NEW DELHI – India’s navy said yesterday it had freed an Iranian fishing vessel that had been hijacked by pirates off the coast of Somalia in the latest attack against shipping in the Indian Ocean. The hijacking off Somalia fuelled concerns about a resurgence of Indian Ocean raids by opportunistic pirates, coming on top of a separate surge of attacks launched by Yemen’s Iran-backed Huthi rebels.
“The fishing vessel had been boarded by pirates and the crew taken as hostages,” Indian navy spokesman Commander Vivek Madhwal said, naming the vessel as the Iranian-flagged Iman.

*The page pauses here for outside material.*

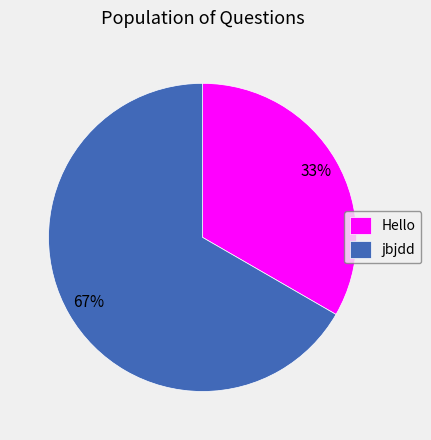

Combined, do Hello and jbjdd account for over 50%?

Yes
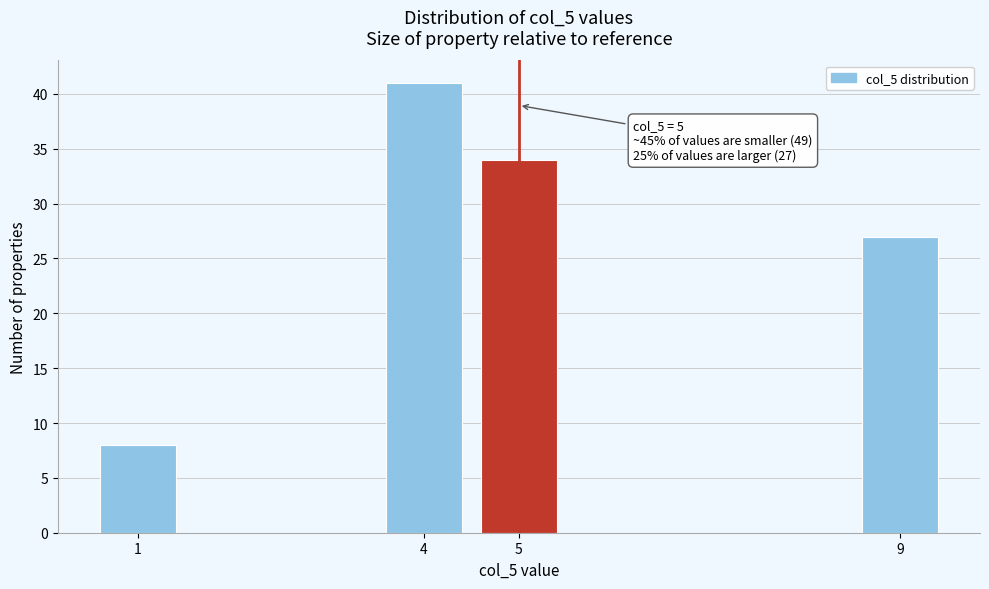

Reading left to right, transcribe all the data shown in this chart.

8	41	34	27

India had deployed its warship INS Sumitra – which was on anti-piracy patrol off the east coast of Somalia in the Gulf of Aden – after receiving a distress message from the fishing vessel. The warship “intercepted the vessel” and then worked to “coerce” the hijackers to release the crew and boat, Madhwal said, without giving an exact location.
The warship “ensured the successful release of all 17 crew members along with the boat”, he added, with the fishing boat then “sanitised and released for onward transit”.
The navy, which released photographs of the Iranian fishing boat and crew, as well as its sailors towing a skiff, did not give further details of the operation or the fate of the pirates.
Yemen’s Huthi rebels have launched scores of attacks in the Red Sea and Gulf of Aden targeting Israeli-linked vessels in response to Israel’s war against the Palestinian militant group Hamas in Gaza.
International naval forces have been diverted north from the Gulf of Aden into the Red Sea, sparking fears that pirates will exploit the security gap, with the first successful case of Somali piracy since 2017 recorded in December.